When a marriage ends, it can leave one spouse in dire financial circumstances. To ease the financial blow, the court may award spousal support, also referred to as alimony.
Not all divorces require a spousal support order. However, there are many circumstances in which it is appropriate.
You are a stay-at-home parent
In many families, it makes sense for one spouse to leave the workforce and become a full-time parent so that the other can build his or her career. If you have been a stay-at-home parent for a long time, you may have difficulty reentering the workforce after your divorce. If you gain full custody of your children, a full-time job may be impossible. Spousal support can help you meet your basic needs and care for your children.
You need support during your transition
As you adjust to life after divorce, you may have new expenses, such as a longer commute to work.
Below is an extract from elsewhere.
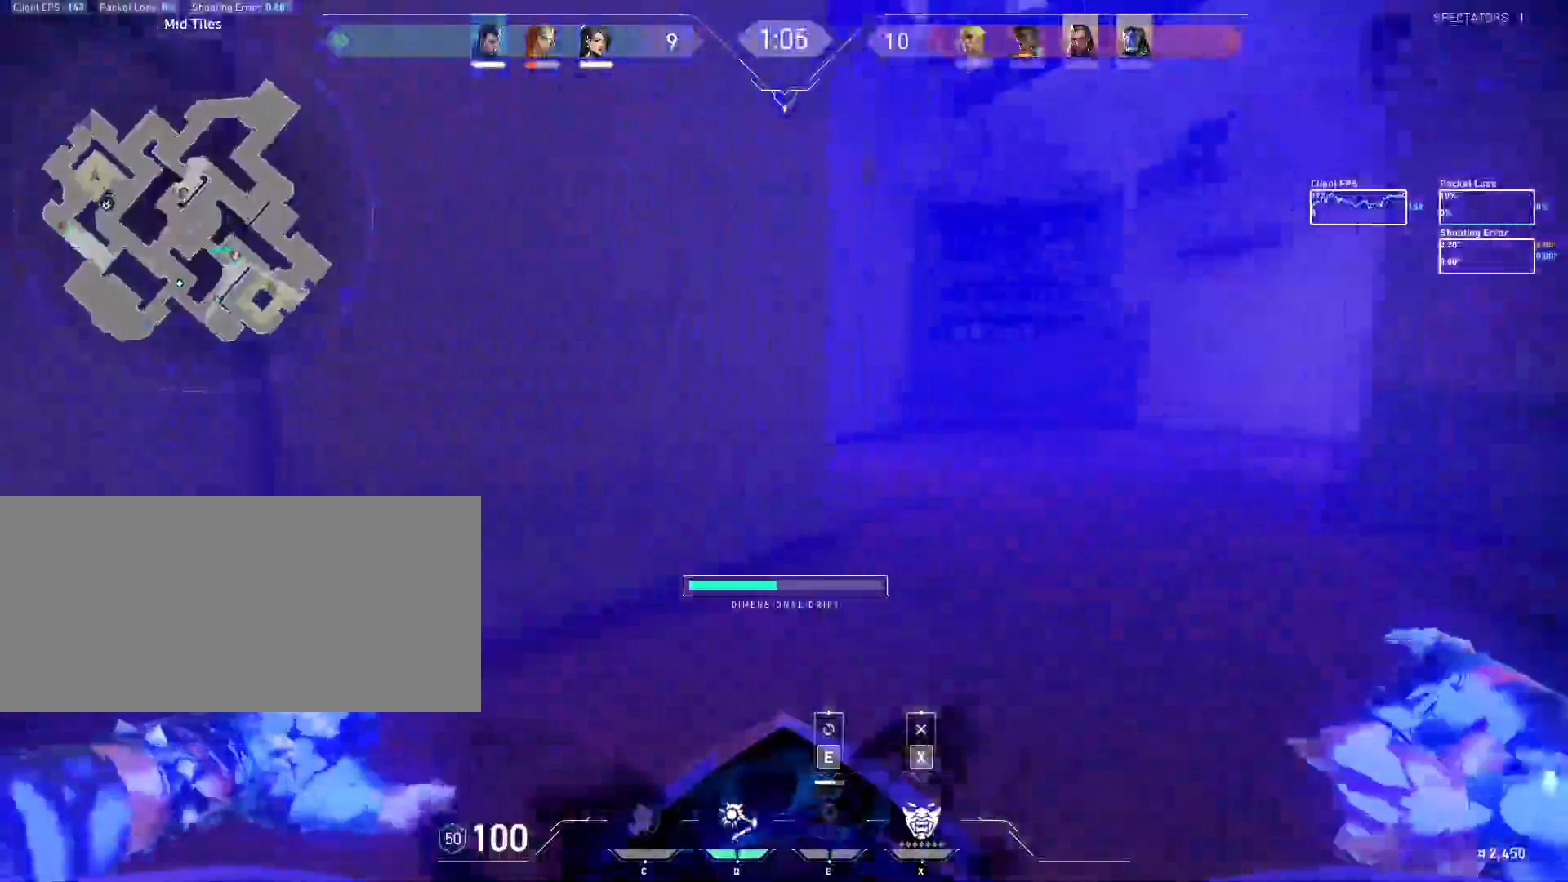
{"keys": ["d"], "mouse": [], "events": []}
If you need help with short-term expenses during your transition, you may be able to receive bridge-the-gap alimony. This type of support has a two-year limit and ends if you remarry.
You need time to complete an educational or career program
If you are taking courses to earn a degree or a professional credential, the court may award you rehabilitative alimony while you work toward financial independence.
To receive rehabilitative alimony, you must have a specific professional goal and a plan in place to achieve it, such as completing a certification program or earning a degree. If you drop out of the educational or training program, the court can terminate the arrangement.
If you are going through a divorce and you are concerned about your financial situation, you may be eligible to receive alimony to help with your transition.